Copy the lines below word for word, leaving out the pictures.

==================================================

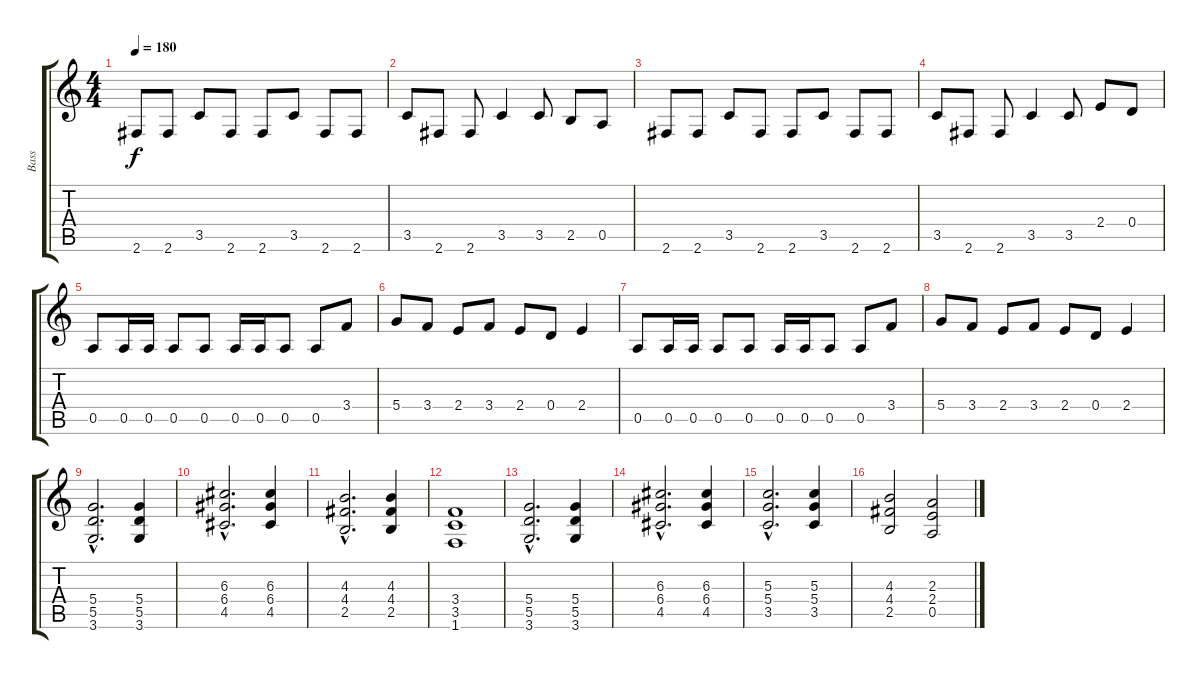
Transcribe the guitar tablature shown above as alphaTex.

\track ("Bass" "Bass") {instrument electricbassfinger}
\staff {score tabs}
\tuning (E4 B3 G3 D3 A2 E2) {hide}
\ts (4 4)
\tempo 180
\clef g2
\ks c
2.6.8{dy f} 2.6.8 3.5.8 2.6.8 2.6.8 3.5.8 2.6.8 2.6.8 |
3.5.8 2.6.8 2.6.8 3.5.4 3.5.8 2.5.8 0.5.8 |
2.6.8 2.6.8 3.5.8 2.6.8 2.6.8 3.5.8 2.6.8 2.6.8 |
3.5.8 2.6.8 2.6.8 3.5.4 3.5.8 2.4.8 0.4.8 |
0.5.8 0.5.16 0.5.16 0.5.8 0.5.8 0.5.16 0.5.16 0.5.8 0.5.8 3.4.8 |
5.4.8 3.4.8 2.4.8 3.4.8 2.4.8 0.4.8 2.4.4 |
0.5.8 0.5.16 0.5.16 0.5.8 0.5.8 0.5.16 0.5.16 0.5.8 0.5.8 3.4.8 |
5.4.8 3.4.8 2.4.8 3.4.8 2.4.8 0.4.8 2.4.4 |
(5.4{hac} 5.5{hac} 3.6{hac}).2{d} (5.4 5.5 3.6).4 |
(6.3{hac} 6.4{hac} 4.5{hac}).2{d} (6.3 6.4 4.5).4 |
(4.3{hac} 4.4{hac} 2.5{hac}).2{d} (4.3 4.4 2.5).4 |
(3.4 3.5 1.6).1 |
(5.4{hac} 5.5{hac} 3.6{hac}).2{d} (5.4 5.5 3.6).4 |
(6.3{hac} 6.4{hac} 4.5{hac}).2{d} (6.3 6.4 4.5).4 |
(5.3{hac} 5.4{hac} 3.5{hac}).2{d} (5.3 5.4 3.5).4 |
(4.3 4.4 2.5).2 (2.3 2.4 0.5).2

==================================================

■ **FINAL RESULT**:
Transcribe the guitar tablature shown above as alphaTex.

\track ("Bass" "Bass") {instrument electricbassfinger}
\staff {score tabs}
\tuning (E4 B3 G3 D3 A2 E2) {hide}
\ts (4 4)
\tempo 180
\clef g2
\ks c
2.6.8{dy f} 2.6.8 3.5.8 2.6.8 2.6.8 3.5.8 2.6.8 2.6.8 |
3.5.8 2.6.8 2.6.8 3.5.4 3.5.8 2.5.8 0.5.8 |
2.6.8 2.6.8 3.5.8 2.6.8 2.6.8 3.5.8 2.6.8 2.6.8 |
3.5.8 2.6.8 2.6.8 3.5.4 3.5.8 2.4.8 0.4.8 |
0.5.8 0.5.16 0.5.16 0.5.8 0.5.8 0.5.16 0.5.16 0.5.8 0.5.8 3.4.8 |
5.4.8 3.4.8 2.4.8 3.4.8 2.4.8 0.4.8 2.4.4 |
0.5.8 0.5.16 0.5.16 0.5.8 0.5.8 0.5.16 0.5.16 0.5.8 0.5.8 3.4.8 |
5.4.8 3.4.8 2.4.8 3.4.8 2.4.8 0.4.8 2.4.4 |
(5.4{hac} 5.5{hac} 3.6{hac}).2{d} (5.4 5.5 3.6).4 |
(6.3{hac} 6.4{hac} 4.5{hac}).2{d} (6.3 6.4 4.5).4 |
(4.3{hac} 4.4{hac} 2.5{hac}).2{d} (4.3 4.4 2.5).4 |
(3.4 3.5 1.6).1 |
(5.4{hac} 5.5{hac} 3.6{hac}).2{d} (5.4 5.5 3.6).4 |
(6.3{hac} 6.4{hac} 4.5{hac}).2{d} (6.3 6.4 4.5).4 |
(5.3{hac} 5.4{hac} 3.5{hac}).2{d} (5.3 5.4 3.5).4 |
(4.3 4.4 2.5).2 (2.3 2.4 0.5).2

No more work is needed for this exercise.